Report every line of the material below that contains the string "have", matching its capitalization exactly.

--- GIVEN ENTRIES ---
'''

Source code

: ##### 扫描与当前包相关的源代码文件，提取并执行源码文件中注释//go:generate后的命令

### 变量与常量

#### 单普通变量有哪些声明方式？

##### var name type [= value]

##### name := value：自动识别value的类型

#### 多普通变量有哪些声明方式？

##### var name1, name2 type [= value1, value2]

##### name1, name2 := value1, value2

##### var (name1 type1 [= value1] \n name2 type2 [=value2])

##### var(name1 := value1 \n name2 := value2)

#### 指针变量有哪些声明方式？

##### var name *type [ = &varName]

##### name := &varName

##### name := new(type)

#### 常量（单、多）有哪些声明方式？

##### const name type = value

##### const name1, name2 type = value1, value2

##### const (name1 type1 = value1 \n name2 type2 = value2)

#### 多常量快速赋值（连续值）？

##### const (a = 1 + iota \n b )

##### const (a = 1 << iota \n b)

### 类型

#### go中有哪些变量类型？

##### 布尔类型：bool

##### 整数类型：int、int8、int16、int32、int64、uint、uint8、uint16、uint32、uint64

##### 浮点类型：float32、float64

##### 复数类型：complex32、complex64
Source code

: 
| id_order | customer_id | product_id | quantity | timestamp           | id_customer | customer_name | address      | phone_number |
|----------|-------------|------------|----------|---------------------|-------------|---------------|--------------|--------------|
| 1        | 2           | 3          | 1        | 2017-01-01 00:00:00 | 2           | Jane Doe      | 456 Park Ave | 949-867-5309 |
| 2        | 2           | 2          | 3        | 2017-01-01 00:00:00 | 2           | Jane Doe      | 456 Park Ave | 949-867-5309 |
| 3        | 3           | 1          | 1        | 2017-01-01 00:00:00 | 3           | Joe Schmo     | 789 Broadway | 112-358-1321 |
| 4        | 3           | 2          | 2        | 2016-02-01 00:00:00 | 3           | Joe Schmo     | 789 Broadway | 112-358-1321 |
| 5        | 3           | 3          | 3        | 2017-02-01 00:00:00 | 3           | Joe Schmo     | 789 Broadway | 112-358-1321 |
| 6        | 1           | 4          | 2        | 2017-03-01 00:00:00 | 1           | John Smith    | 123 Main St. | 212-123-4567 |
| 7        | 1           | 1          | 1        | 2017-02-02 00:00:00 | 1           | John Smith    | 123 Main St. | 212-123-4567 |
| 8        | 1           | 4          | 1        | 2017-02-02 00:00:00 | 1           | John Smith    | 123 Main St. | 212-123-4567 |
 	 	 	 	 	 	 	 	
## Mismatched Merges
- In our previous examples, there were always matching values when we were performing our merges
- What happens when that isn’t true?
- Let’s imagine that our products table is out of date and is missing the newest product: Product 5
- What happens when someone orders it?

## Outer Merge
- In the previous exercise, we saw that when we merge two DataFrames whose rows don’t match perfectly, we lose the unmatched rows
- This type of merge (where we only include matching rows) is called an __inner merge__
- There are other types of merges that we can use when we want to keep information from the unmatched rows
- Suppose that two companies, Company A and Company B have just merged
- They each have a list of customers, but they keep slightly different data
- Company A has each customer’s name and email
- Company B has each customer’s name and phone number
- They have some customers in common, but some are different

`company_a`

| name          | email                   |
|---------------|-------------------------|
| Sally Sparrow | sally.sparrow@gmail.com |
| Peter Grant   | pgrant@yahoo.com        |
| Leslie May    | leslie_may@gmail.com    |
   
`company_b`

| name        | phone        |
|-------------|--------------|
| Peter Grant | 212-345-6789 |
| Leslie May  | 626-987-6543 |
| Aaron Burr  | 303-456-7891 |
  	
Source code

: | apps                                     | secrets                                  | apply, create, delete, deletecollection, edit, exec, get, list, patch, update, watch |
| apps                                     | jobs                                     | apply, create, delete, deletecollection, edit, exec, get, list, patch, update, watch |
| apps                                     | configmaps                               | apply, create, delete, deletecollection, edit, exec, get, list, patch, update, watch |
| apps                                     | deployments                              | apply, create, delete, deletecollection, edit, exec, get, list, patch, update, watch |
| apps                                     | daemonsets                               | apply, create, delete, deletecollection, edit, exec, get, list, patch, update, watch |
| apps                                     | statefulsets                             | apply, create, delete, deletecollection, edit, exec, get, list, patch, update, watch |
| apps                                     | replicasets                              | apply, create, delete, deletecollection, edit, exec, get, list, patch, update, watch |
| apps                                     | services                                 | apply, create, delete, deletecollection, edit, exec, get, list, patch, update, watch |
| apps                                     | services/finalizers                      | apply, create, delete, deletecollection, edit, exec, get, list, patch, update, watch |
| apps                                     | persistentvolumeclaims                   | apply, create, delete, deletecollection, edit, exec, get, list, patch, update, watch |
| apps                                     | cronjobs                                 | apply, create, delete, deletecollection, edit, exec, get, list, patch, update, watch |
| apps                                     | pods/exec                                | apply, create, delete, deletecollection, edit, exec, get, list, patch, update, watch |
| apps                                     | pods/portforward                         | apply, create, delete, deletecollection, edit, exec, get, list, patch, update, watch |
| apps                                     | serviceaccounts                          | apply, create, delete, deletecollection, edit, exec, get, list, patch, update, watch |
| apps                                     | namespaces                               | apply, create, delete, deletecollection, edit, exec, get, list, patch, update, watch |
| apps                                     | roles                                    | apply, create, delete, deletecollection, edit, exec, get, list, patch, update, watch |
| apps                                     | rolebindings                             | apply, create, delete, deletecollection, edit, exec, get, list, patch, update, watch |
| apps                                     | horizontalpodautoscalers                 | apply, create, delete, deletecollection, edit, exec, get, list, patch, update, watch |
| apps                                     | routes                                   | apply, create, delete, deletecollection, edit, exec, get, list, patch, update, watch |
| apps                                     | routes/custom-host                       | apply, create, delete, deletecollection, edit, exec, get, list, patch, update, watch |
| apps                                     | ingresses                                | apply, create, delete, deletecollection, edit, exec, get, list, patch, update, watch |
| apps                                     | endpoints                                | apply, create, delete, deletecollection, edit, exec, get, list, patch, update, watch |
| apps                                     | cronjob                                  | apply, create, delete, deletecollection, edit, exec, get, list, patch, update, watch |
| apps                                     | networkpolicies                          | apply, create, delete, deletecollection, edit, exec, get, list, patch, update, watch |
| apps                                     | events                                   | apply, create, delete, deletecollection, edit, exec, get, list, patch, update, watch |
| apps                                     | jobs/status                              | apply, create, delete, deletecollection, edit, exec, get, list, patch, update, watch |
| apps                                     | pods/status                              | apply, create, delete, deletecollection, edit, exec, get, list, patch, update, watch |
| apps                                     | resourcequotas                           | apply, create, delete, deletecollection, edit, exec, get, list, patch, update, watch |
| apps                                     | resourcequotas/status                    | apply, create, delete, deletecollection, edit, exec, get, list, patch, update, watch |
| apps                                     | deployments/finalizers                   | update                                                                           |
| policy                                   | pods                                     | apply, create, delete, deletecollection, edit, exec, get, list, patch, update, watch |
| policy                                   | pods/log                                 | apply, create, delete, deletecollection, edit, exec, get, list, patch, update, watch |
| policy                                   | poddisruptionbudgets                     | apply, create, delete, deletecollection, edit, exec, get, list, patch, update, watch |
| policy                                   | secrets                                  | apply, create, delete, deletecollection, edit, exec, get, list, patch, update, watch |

'''

--- OUTPUT BELOW ---
- Suppose that two companies, Company A and Company B have just merged
- They each have a list of customers, but they keep slightly different data
- They have some customers in common, but some are different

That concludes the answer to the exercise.